Lukrative Lieferungen

Im Ranking 2015 könnte Deutschland möglicherweise wieder nach vorne rücken. Denn obwohl sich Berlin offiziell eine "restriktive Rüstungspolitik" auferlegt hat, wie Wirtschaftsminister und SPD-Chef Sigmar Gabriel stets betont, wurden heuer bereits Waffenlieferungen im Wert von 3,3 Milliarden Euro genehmigt – das ist in etwa gleich viel wie im gesamten Vorjahr. Addiert man noch die Kooperationsexporte mit anderen Staaten hinzu, liegt der Wert bei imposanten 6,35 Milliarden Euro.

Die Opposition schäumt. "Dramatisch und hochnotpeinlich" nennt der Linken-Abgeordnete Jan van Aken diese Zahlen, die grüne Abgeordnete Agnieszka Brugger wirft der Koalition vor, "mehr Wert auf die Interessen der Rüstungslobby als auf Menschenrechte und Frieden" zu legen. Problematisch daran ist nicht nur die Menge der gelieferten Panzer, Kriegsschiffe und automatischen Handfeuerwaffen, sondern vor allem deren Destinationen: Mehr als die Hälfte geht in Länder, die weder der EU noch der NATO angehören, also keine militärischen Verbündeten sind. Während die stets kritisierten Verkäufe nach Griechenland, die in den Jahren 2001 bis 2014 satte 2,1 Milliarden ausmachten, deutlich unter die Ein-Millionen-Grenze gefallen sind, stiegen die Exporte in den instabilen arabischen Raum und nach Nordafrika besonders stark.

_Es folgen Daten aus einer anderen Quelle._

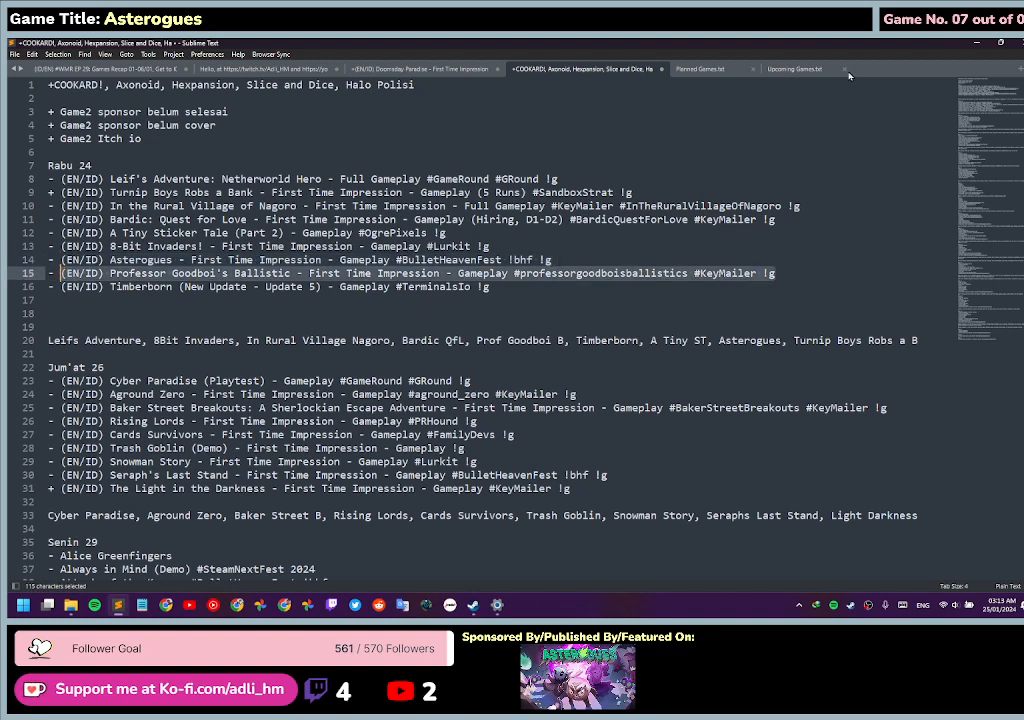
{"keys": ["ctrl"], "mouse": [], "events": [[67, "c", "down"], [467, "c", "up"]]}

Ihr Wert hat sich mit 587 Millionen mehr als verdoppelt.

Besonders kauffreudig zeigten sich in der reichen Golfregion Katar und Saudi-Arabien. Das Herrscherhaus in Riad steht gar an dritter Stelle jener Staaten, die von deutschen Unternehmen beliefert werden – nur Großbritannien und Israel kaufen mehr deutsche Waffen.

Umstrittene Waffen für Saudi-Arabien

Menschenrechtler bezweifeln jedoch, dass die Ausfuhr deutscher Rüstungsgüter an die Saudis auch rechtlich korrekt ist. Denn dass das autoritär regierende Herrscherhaus Hilfe bei der Niederschlagung der Demokratiebewegung im Nachbarland Bahrain geleistet habe, wäre bei strenger Auslegung der Richtlinien ein Verbotsgrund. Berlin sieht das nicht so: Man liefere jetzt und in Zukunft keine Panzer, heißt es aus dem Ministerium. Alle Waffen seien nur defensiv einsetzbar.

Die Opposition fordert dennoch einen Stopp der Waffenlieferungen an Riad. Ein Wunsch, den Gabriel auch aus seiner SPD hört: Seit geraumer Zeit steht er wegen seines wirtschaftsfreundlichen Kurses in der Kritik; dass er seine zurückhaltende Rüstungspolitik – er selbst sprach vom "Geschäft mit dem Tod", das es zu bändigen gelte – nun lockert, irritiert die Genossen zunehmend.

Gabriels Koalitionspartner hingegen stört dessen Haltung weniger. CDU und CSU vertreten die Meinung, dass man Riad unterstützen müsse, um Stabilität in die Region zu bringen – auch mittels Waffenexporten.